In questo clima di sottomissione e di regressione al passatismo, non c’era spazio per la mia ricerca di un’arte sperimentale avanzata le cui radici potevano risalire al primo futurismo, radici condivise da tutta l’avanguardia internazionale a trazione americana. Ma lo Stato italiano, quasi per scusarsi del fascismo – excusatio non petita – ha rinnegato e stroncato dall’interno ogni possibile anelito avanguardistico e di ricerca avanzata autoctona. Identificandosi invece con l’anacronismo e con il passatismo.

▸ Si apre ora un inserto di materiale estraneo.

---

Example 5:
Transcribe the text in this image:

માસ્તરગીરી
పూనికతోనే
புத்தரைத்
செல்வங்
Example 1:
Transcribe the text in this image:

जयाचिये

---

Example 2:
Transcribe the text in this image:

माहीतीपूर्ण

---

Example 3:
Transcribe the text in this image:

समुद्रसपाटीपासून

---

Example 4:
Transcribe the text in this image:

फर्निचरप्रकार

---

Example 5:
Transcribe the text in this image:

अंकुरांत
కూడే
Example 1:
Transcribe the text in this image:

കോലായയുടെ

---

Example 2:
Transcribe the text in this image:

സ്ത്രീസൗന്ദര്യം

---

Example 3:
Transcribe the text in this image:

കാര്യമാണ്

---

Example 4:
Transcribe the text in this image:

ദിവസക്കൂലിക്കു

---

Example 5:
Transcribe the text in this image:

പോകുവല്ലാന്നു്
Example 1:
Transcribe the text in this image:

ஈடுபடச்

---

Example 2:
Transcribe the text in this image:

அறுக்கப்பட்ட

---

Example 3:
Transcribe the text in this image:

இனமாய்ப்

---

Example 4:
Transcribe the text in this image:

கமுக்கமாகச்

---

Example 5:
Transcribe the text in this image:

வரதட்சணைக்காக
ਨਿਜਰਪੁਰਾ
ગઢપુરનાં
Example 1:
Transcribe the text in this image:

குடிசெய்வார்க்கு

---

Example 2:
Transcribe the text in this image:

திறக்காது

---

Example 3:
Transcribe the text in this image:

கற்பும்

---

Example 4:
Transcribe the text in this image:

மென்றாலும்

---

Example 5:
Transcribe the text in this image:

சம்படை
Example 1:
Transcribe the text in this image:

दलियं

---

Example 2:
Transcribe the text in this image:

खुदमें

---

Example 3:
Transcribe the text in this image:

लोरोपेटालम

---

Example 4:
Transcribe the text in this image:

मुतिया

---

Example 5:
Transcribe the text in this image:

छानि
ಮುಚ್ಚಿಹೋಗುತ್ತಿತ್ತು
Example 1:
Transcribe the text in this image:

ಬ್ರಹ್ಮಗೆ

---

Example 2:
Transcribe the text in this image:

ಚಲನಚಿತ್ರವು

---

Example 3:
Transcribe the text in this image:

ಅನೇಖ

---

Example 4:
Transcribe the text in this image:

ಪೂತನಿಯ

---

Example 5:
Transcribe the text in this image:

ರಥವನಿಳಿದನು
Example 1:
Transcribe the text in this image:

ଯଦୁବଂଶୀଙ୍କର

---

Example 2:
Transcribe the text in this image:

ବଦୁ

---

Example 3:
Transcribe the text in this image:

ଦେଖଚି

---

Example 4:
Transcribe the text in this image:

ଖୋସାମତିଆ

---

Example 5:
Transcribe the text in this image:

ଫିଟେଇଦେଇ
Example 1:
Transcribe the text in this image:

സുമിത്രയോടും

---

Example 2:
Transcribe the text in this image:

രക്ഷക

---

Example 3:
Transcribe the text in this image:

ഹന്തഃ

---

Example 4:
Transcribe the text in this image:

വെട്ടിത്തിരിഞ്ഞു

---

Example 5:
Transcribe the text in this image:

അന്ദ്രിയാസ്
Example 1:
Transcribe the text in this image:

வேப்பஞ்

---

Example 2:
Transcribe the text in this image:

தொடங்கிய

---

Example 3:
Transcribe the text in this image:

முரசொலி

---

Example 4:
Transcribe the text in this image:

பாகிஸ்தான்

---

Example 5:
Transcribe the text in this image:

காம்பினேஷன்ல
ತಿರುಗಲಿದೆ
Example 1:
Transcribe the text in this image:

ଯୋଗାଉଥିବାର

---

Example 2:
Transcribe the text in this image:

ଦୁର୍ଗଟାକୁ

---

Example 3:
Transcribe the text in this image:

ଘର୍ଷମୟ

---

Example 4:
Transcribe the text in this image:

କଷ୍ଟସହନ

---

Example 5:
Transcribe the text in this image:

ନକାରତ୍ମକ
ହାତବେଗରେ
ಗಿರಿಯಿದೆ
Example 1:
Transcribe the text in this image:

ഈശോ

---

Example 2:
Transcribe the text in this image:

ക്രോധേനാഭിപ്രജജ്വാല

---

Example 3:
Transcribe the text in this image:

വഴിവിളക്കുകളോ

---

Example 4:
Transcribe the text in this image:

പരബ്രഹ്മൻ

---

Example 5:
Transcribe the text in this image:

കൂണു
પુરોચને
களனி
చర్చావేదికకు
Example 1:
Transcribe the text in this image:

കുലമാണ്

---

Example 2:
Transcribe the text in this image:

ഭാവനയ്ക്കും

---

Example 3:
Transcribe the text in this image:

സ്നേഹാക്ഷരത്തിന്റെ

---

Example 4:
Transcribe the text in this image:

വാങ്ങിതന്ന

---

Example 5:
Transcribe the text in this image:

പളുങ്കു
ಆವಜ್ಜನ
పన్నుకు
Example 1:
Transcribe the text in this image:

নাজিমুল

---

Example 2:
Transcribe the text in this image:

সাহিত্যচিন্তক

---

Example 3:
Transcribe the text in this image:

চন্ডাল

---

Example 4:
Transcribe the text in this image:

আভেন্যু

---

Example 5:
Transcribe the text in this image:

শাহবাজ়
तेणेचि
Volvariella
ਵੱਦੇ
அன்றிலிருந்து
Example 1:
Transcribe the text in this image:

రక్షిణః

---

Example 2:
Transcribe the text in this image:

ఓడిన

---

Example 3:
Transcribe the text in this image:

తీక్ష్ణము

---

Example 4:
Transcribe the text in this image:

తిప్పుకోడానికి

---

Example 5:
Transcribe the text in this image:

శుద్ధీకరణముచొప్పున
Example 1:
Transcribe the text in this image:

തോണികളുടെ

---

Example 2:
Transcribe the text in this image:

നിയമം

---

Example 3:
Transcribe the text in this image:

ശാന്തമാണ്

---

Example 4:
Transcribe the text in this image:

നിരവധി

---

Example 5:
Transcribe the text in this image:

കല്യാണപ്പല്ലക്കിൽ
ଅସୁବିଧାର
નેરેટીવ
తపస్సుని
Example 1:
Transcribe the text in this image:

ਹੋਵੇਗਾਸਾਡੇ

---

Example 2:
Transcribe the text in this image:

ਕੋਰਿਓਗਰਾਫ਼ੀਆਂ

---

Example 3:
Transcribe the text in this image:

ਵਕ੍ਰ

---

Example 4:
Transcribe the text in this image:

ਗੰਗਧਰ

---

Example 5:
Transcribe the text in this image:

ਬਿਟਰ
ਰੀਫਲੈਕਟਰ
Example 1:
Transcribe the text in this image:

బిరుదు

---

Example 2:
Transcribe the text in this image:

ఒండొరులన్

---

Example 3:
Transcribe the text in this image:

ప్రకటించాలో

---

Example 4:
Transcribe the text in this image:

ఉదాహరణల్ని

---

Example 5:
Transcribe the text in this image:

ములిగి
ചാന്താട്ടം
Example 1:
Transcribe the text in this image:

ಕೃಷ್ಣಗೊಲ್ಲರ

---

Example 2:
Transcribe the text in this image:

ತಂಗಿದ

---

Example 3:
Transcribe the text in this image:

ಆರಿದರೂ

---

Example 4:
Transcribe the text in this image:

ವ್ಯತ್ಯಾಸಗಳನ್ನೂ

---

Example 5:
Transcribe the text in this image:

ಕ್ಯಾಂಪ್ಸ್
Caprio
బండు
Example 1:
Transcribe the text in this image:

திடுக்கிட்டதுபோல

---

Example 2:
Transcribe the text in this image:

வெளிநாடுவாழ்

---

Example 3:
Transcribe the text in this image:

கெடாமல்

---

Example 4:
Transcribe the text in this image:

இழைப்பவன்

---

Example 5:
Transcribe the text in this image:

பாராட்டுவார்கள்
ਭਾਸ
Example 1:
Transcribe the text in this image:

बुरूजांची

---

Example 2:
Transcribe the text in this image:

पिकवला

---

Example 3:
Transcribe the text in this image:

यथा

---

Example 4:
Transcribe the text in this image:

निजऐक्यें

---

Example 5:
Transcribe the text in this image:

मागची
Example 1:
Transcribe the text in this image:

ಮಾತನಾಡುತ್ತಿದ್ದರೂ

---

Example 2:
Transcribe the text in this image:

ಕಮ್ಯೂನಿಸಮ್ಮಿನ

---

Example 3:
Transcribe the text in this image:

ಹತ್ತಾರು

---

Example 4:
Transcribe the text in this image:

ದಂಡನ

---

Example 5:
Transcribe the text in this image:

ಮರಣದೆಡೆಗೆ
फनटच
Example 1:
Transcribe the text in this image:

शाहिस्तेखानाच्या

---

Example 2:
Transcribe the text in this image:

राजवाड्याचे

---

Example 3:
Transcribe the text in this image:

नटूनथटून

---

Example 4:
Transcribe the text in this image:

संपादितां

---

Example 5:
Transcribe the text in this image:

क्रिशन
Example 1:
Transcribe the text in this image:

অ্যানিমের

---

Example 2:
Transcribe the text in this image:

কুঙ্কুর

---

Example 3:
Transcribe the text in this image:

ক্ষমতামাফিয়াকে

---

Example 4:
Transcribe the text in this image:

In conclusione, evitando anacronistiche rivendicazioni di tipo sindacale o corporativistico, lo Stato italiano dovrebbe sostenere la ricerca sperimentale e scientifica nel campo dell’arte, attraverso la costruzione di un mercato interno finora inesistente, con lo scopo di favorire la connessione dei “giovani talenti” con la generazione di quei maestri che hanno saputo costruire e mostrare a tutto il mondo, seppure osteggiati in patria, un’identità italiana autenticamente democratica e senza complessi d’inferiorità».